_What is expected_: Could you print the lines between the one holding "If you want to know how you can prepare" and the one holding "professionals seeking to work for U.S.", inclusive?

_Exercise materials_:
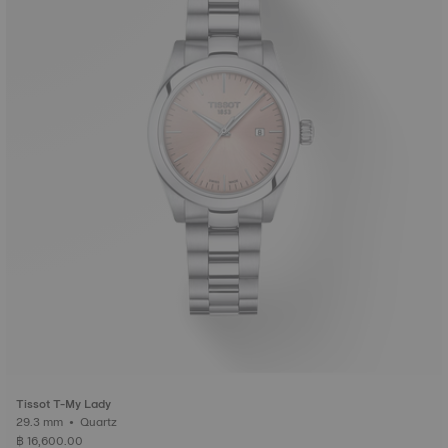
Tissot T-My Lady
29.3 mm • Quartz
฿ 16,600.00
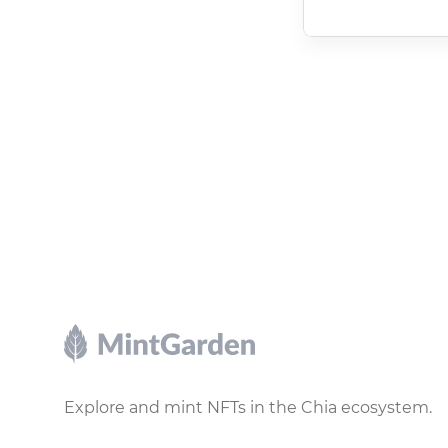
Footer
Explore and mint NFTs in the Chia ecosystem.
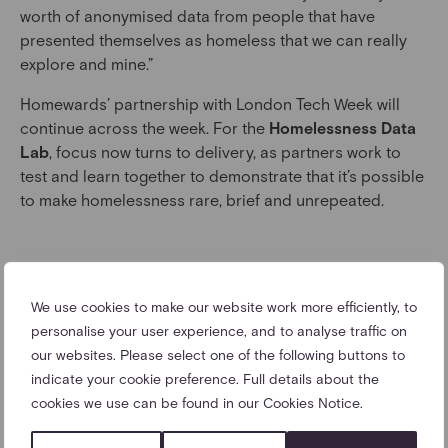
worth of anonymised data from people that have
presented themselves as homeless that we can really
explore and mine.”
Homewards’ partnership with London Tech Week will
continue across the week. For the
Homelessness Data
Lab
, focus now turns to delivery, as partners work to
test and learn together to demonstrate that it’s possible
to make homelessness rare, brief and unrepeated.
We use cookies to make our website work more efficiently, to
LATEST NEWS
personalise your user experience, and to analyse traffic on
our websites. Please select one of the following buttons to
indicate your cookie preference. Full details about the
cookies we use can be found in our Cookies Notice.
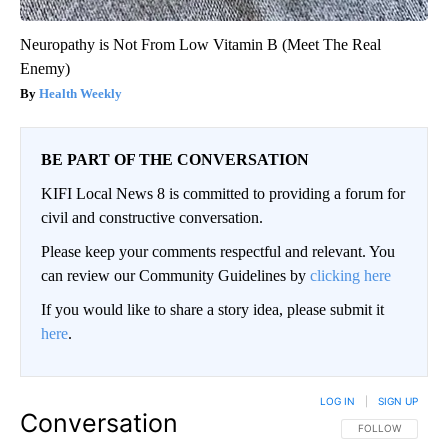
Neuropathy is Not From Low Vitamin B (Meet The Real
Enemy)
Health Weekly
BE PART OF THE CONVERSATION
KIFI Local News 8 is committed to providing a forum for
civil and constructive conversation.
Please keep your comments respectful and relevant. You
can review our Community Guidelines by
clicking here
If you would like to share a story idea, please submit it
here
.
LOG IN
|
SIGN UP
Conversation
FOLLOW THIS CO
FOLLOW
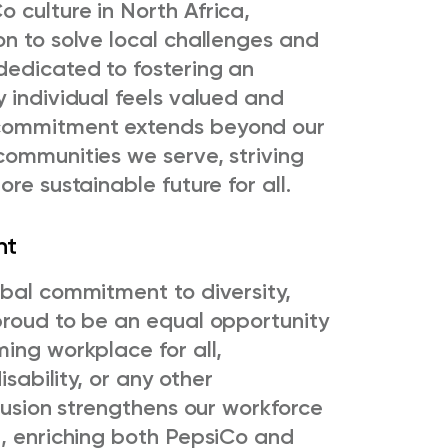
 culture in North Africa,
on to solve local challenges and
dedicated to fostering an
 individual feels valued and
commitment extends beyond our
communities we serve, striving
re sustainable future for all.
nt
obal commitment to diversity,
proud to be an equal opportunity
ing workplace for all,
isability, or any other
clusion strengthens our workforce
d, enriching both PepsiCo and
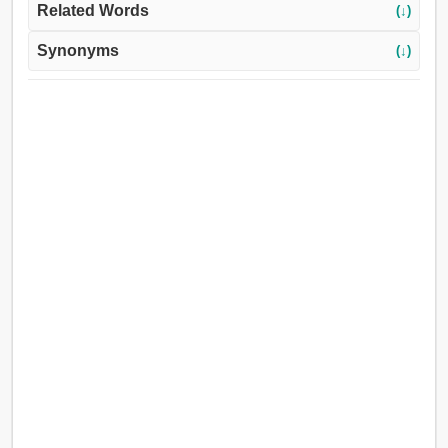
Related Words
(↓)
Synonyms
(↓)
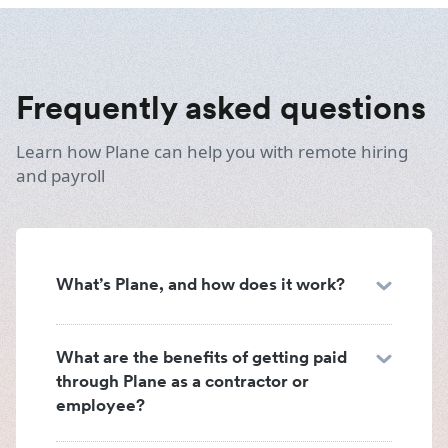
Frequently asked questions
Learn how Plane can help you with remote hiring
and payroll
What’s Plane, and how does it work?
What are the benefits of getting paid
through Plane as a contractor or
employee?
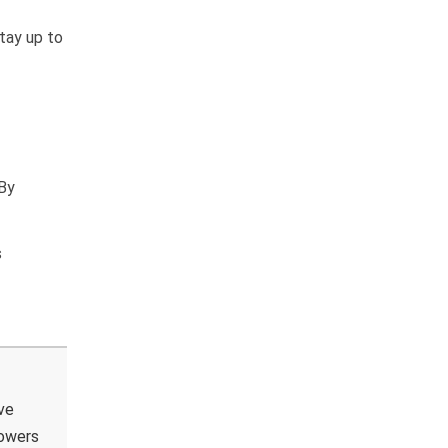
stay up to
 By
s
ve
powers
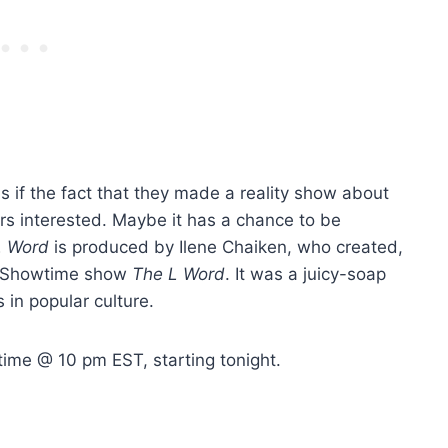
s if the fact that they made a reality show about
rs interested. Maybe it has a chance to be
L Word
is produced by Ilene Chaiken, who created,
al Showtime show
The L Word
. It was a juicy-soap
s in popular culture.
ime @ 10 pm EST, starting tonight.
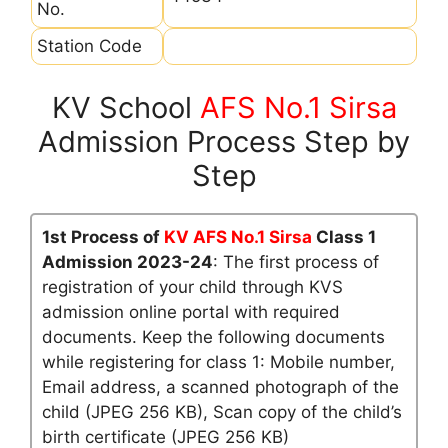
No.
Station Code
KV School
AFS No.1 Sirsa
Admission Process Step by
Step
1st Process of
KV AFS No.1 Sirsa
Class 1
Admission 2023-24
: The first process of
registration of your child through KVS
admission online portal with required
documents. Keep the following documents
while registering for class 1: Mobile number,
Email address, a scanned photograph of the
child (JPEG 256 KB), Scan copy of the child’s
birth certificate (JPEG 256 KB)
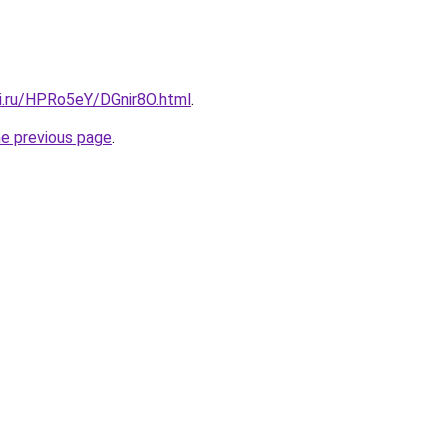
tki.ru/HPRo5eY/DGnir8O.html
.
he previous page
.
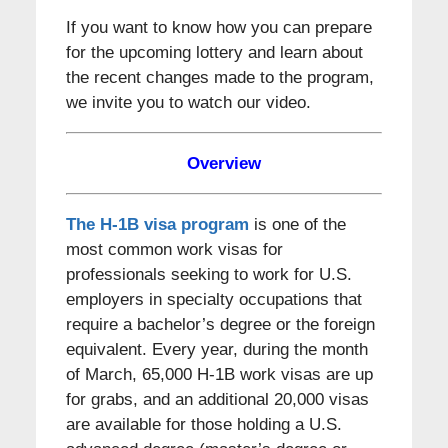
If you want to know how you can prepare
for the upcoming lottery and learn about
the recent changes made to the program,
we invite you to watch our video.
Overview
The H-1B visa program
is one of the
most common work visas for
professionals seeking to work for U.S.
employers in specialty occupations that
require a bachelor’s degree or the foreign
equivalent. Every year, during the month
of March, 65,000 H-1B work visas are up
for grabs, and an additional 20,000 visas
are available for those holding a U.S.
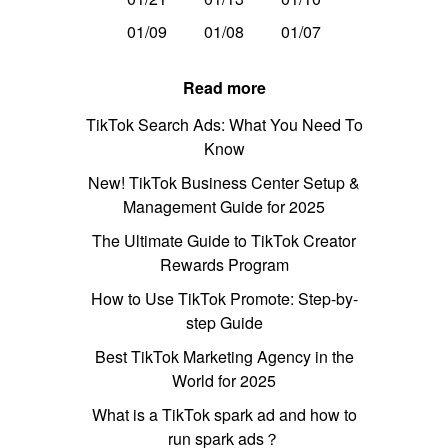
01/09
01/08
01/07
Read more
TikTok Search Ads: What You Need To
Know
New! TikTok Business Center Setup &
Management Guide for 2025
The Ultimate Guide to TikTok Creator
Rewards Program
How to Use TikTok Promote: Step-by-
step Guide
Best TikTok Marketing Agency in the
World for 2025
What is a TikTok spark ad and how to
run spark ads？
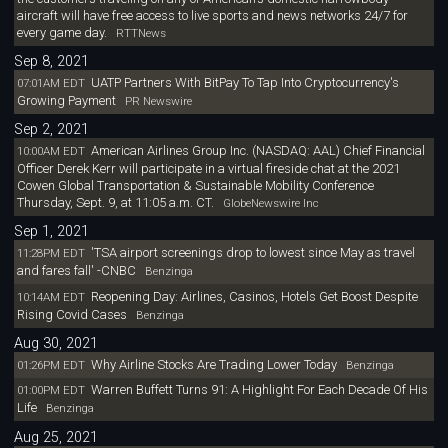
aircraft will have free access to live sports and news networks 24/7 for
every game day.
RTTNews
Sep 8, 2021
UATP Partners With BitPay To Tap Into Cryptocurrency's
07:01AM EDT
Growing Payment
PR Newswire
Sep 2, 2021
American Airlines Group Inc. (NASDAQ: AAL) Chief Financial
10:00AM EDT
Officer Derek Kerr will participate in a virtual fireside chat at the 2021
Cowen Global Transportation & Sustainable Mobility Conference
Thursday, Sept. 9, at 11:05 a.m. CT.
GlobeNewswire Inc
Sep 1, 2021
'TSA airport screenings drop to lowest since May as travel
11:28PM EDT
and fares fall' -CNBC
Benzinga
Reopening Day: Airlines, Casinos, Hotels Get Boost Despite
10:14AM EDT
Rising Covid Cases
Benzinga
Aug 30, 2021
Why Airline Stocks Are Trading Lower Today
01:26PM EDT
Benzinga
Warren Buffett Turns 91: A Highlight For Each Decade Of His
01:00PM EDT
Life
Benzinga
Aug 25, 2021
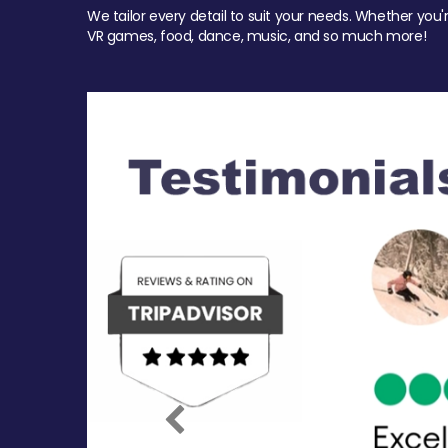
We tailor every detail to suit your needs. Whether you'
VR games, food, dance, music, and so much more!
Previous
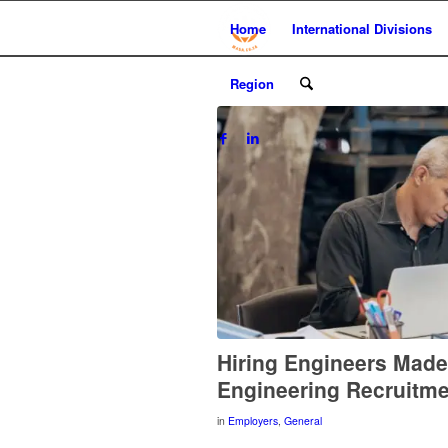
Home
International Divisions
Region
Hiring Engineers Mad
Engineering Recruitm
in
Employers
,
General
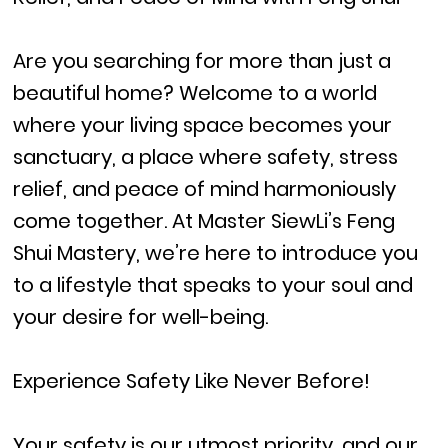
Are you searching for more than just a
beautiful home? Welcome to a world
where your living space becomes your
sanctuary, a place where safety, stress
relief, and peace of mind harmoniously
come together. At Master SiewLi’s Feng
Shui Mastery, we’re here to introduce you
to a lifestyle that speaks to your soul and
your desire for well-being.
Experience Safety Like Never Before!
Your safety is our utmost priority, and our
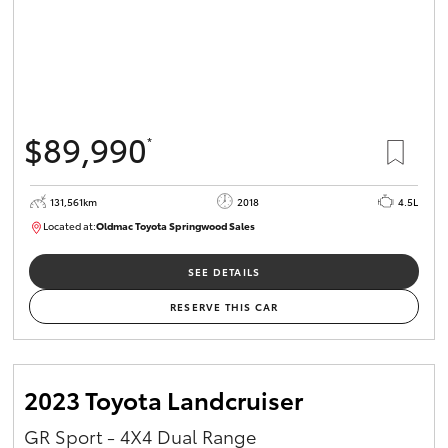
$89,990
*
131,561km
2018
4.5L
Located at:
Oldmac Toyota Springwood Sales
SU01614
SEE DETAILS
RESERVE THIS CAR
2023 Toyota Landcruiser
GR Sport - 4X4 Dual Range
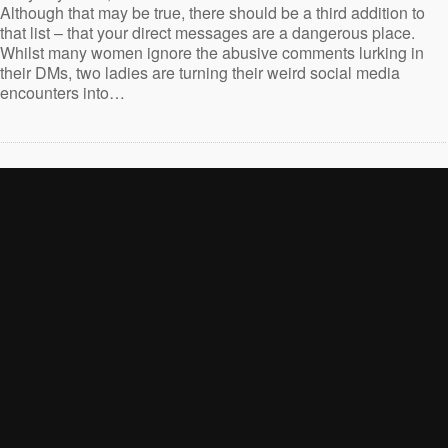
Although that may be true, there should be a third addition to
that list – that your direct messages are a dangerous place.
Whilst many women ignore the abusive comments lurking in
their DMs, two ladies are turning their weird social media
encounters into…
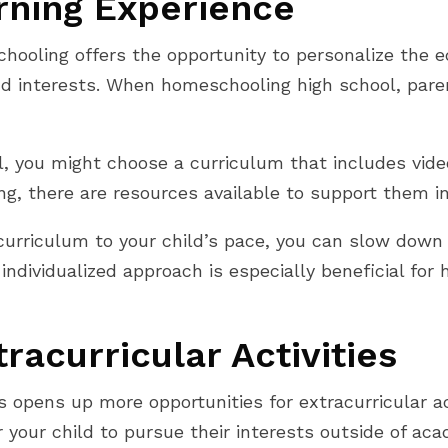
rning Experience
hooling offers the opportunity to personalize the e
and interests. When homeschooling high school, pare
al, you might choose a curriculum that includes vide
ing, there are resources available to support them i
 curriculum to your child’s pace, you can slow dow
 individualized approach is especially beneficial fo
racurricular Activities
opens up more opportunities for extracurricular act
r your child to pursue their interests outside of ac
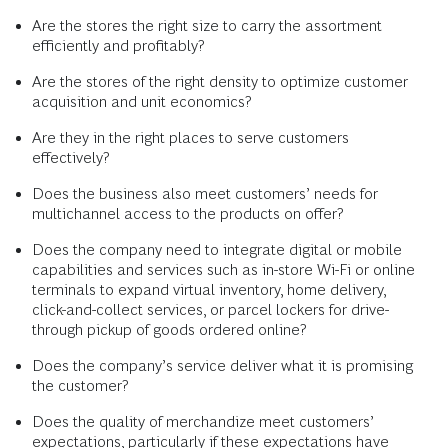
Are the stores the right size to carry the assortment
efficiently and profitably?
Are the stores of the right density to optimize customer
acquisition and unit economics?
Are they in the right places to serve customers
effectively?
Does the business also meet customers’ needs for
multichannel access to the products on offer?
Does the company need to integrate digital or mobile
capabilities and services such as in-store Wi-Fi or online
terminals to expand virtual inventory, home delivery,
click-and-collect services, or parcel lockers for drive-
through pickup of goods ordered online?
Does the company’s service deliver what it is promising
the customer?
Does the quality of merchandize meet customers’
expectations, particularly if these expectations have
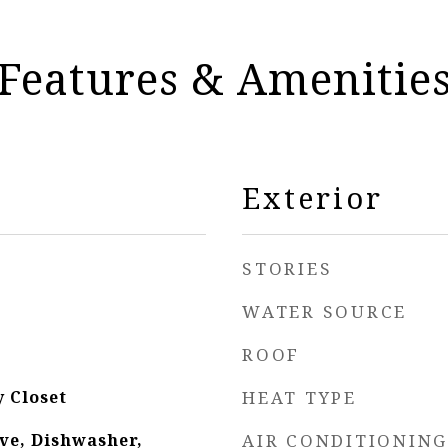
Features & Amenitie
Exterior
STORIES
WATER SOURCE
ROOF
y Closet
HEAT TYPE
ve, Dishwasher,
AIR CONDITIONING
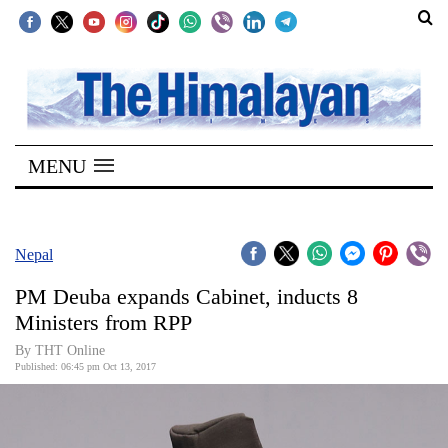
SECTIONS
Home
MENU
Kathmandu
Nepal
COVID-
Nepal
19
PM Deuba expands Cabinet, inducts 8
Covid
Ministers from RPP
Connect
By THT Online
Published: 06:45 pm Oct 13, 2017
World
Opinion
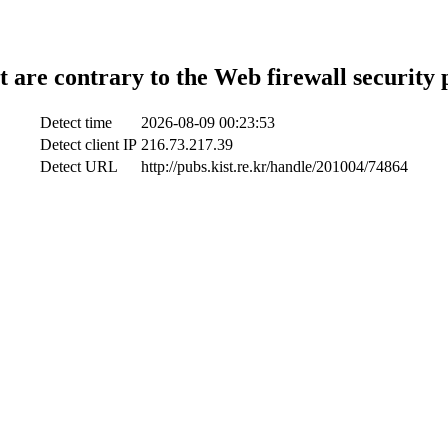
t are contrary to the Web firewall security 
Detect time
2026-08-09 00:23:53
Detect client IP
216.73.217.39
Detect URL
http://pubs.kist.re.kr/handle/201004/74864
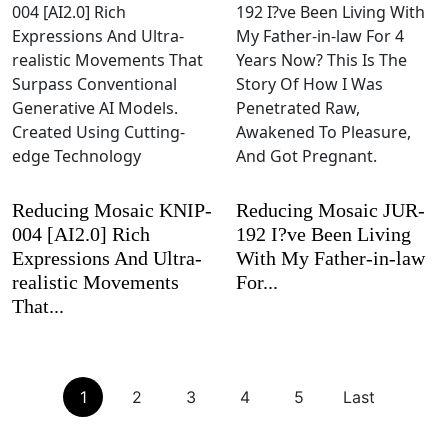
Reducing Mosaic KNIP-
Reducing Mosaic JUR-
004 [AI2.0] Rich
192 I?ve Been Living
Expressions And Ultra-
With My Father-in-law
realistic Movements
For...
That...
1
2
3
4
5
Last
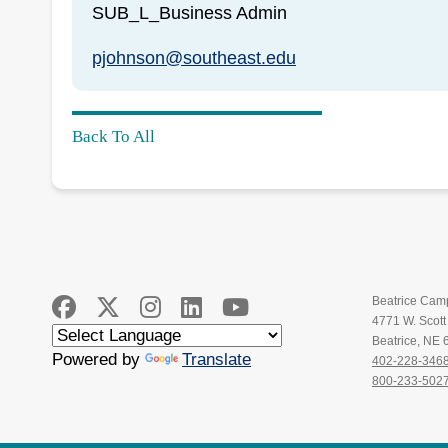
SUB_L_Business Admin
pjohnson@southeast.edu
Back To All
Beatrice Cam
4771 W. Scot
Beatrice, NE
Powered by
Translate
402-228-346
800-233-502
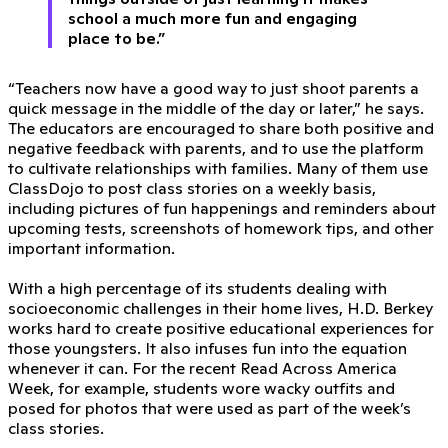
school a much more fun and engaging
place to be.”
“Teachers now have a good way to just shoot parents a
quick message in the middle of the day or later,” he says.
The educators are encouraged to share both positive and
negative feedback with parents, and to use the platform
to cultivate relationships with families. Many of them use
ClassDojo to post class stories on a weekly basis,
including pictures of fun happenings and reminders about
upcoming tests, screenshots of homework tips, and other
important information.
With a high percentage of its students dealing with
socioeconomic challenges in their home lives, H.D. Berkey
works hard to create positive educational experiences for
those youngsters. It also infuses fun into the equation
whenever it can. For the recent Read Across America
Week, for example, students wore wacky outfits and
posed for photos that were used as part of the week’s
class stories.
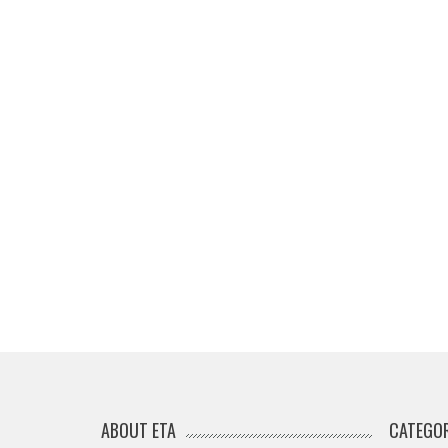
ABOUT ETA
CATEGOR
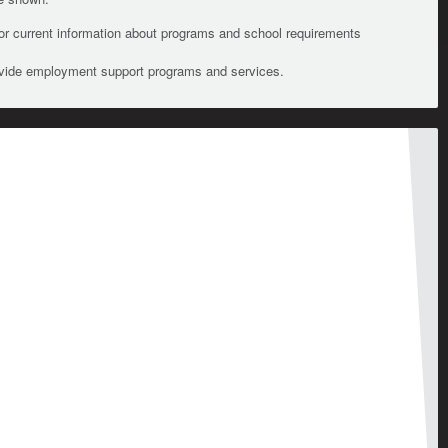
For current information about programs and school requirements
ovide employment support programs and services.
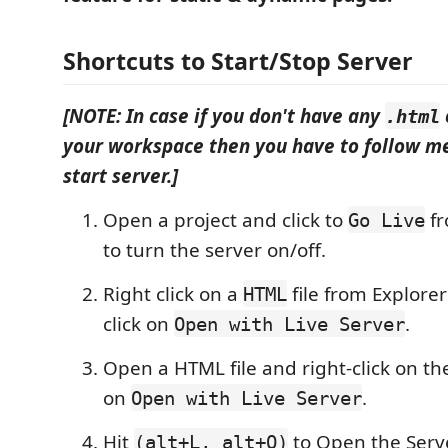
Shortcuts to Start/Stop Server
[NOTE: In case if you don't have any
.html
your workspace then you have to follow me
start server.]
Open a project and click to
fr
Go Live
to turn the server on/off.
Right click on a
file from Explor
HTML
click on
.
Open with Live Server
Open a HTML file and right-click on the
on
.
Open with Live Server
Hit
to Open the Ser
(alt+L, alt+O)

_Reply_:
If you want to know how you can prepare
for the upcoming lottery and learn about
the recent changes made to the program,
we invite you to watch our video.
Overview
The H-1B visa program
is one of the
most common work visas for
professionals seeking to work for U.S.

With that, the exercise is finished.